The Hawai‘i Foods website’s tagline is
“Nutrition with Aloha.” This might be more succinct and inclusive than “One of
the few places to learn how much calcium is in tree fern shoots,”* but they’re
equally true. And that’s only the start of what’s available: the site is even
more satisfying than a three-choice plate lunch—and contains more nutritional
content as well.
The project aims to improve
Hawai‘i’s health through diet, offering the nutrition information to help
people make wholesome choices. The website covers all manner of local
foods—including those, like musubi and mountain apple, rarely found elsewhere.
Hungry searchers can find information and recipes for Hawaiian, Japanese,
Filipino, Korean, and other foods, from lu‘au and lomi salmon to li hing gummy
bears. There are videos and downloadable publications, some designed for
particular cultural groups, like tips on reducing salt in Asian cooking.
Mainland and international users also access Hawai‘i Foods, and its materials
have been disseminated at health fairs locally and in other states.
Cyndy Kahalewale aims to improve Island diets
with the interactive website.
For those worried about their
diets after discovering the calorie and fat content of that last plate of
Portuguese sausage and kimchee fried rice, Hawai‘i Foods offers “My Diet,” an
interactive portal where users can enter what they’ve eaten and get a
personalized analysis of their food intake. UH dietetic interns help to develop
nutrition fact sheets on topics identified by a survey of site users, with
expert guidance from Registered Dietitian Nutritionists (RDNs) from the Hawai‘i
Academy of Nutrition and Dietetics.
Like local cuisine, the site is a product of a
variety of influences. Cyndy Kahalewale of the Human Nutrition, Food and Animal
Sciences Department (HNFAS), who was honored by the Hawai‘i Academy of
Nutrition and Dietetics in 2013 with the Outstanding Dietitian of the Year
Award, launched it in 2007 and now is senior nutrition project coordinator.

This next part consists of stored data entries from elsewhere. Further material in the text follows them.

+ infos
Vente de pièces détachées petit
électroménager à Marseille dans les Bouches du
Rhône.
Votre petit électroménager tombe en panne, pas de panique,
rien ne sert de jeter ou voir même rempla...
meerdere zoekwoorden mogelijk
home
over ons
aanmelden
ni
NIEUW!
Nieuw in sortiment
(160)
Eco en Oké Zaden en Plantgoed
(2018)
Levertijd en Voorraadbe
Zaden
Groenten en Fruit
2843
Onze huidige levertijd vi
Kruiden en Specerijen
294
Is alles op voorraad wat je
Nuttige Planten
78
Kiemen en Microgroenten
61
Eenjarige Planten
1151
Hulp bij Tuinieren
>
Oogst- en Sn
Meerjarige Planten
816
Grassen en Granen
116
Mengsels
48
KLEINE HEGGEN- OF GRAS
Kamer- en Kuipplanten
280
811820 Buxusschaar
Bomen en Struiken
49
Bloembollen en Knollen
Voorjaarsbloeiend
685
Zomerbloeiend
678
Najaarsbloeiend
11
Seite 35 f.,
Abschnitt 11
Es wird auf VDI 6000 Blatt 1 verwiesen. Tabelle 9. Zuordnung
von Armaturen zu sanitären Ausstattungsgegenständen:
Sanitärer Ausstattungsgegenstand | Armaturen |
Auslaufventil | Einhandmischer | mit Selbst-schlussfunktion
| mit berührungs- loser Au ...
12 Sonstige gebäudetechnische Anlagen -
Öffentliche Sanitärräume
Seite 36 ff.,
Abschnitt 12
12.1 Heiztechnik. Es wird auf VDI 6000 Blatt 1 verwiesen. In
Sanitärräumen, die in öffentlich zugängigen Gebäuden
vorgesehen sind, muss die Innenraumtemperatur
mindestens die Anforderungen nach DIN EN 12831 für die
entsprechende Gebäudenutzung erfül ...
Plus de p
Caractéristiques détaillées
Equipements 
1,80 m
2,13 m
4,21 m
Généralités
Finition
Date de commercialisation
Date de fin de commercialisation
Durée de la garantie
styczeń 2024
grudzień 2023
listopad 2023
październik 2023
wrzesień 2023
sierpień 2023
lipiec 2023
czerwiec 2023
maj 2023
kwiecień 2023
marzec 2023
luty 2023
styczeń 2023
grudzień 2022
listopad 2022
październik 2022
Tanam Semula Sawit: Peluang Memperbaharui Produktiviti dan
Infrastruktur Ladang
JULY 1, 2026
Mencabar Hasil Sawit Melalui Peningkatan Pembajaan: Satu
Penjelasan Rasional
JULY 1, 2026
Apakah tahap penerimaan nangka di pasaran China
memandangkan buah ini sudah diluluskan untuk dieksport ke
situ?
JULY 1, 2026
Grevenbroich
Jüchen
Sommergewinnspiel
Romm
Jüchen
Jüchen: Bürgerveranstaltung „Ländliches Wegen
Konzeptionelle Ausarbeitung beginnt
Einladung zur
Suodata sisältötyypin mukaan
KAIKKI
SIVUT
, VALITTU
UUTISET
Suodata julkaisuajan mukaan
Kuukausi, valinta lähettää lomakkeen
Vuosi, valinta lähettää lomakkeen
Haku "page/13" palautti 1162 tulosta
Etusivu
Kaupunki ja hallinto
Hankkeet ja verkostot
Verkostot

Former interim Dean Sylvia Yuen received the grant to begin it, and faculty and
staff contributed to the initial conceptual framework, including present
interim Dean Rachel Novotny; Joannie Dobbs, Alvin Huang, Naomi Kanehiro, and
Steven Spielman (all HNFAS); and webmaster Kathy Lu. Along with the interns and
RDNs, the project partners with UH’s Cancer Center, Kapi‘olani Community
College, and CTAHR’s Children’s Healthy Living project. And like local cuisine,
it’s colorful and appetizing—with something for every taste.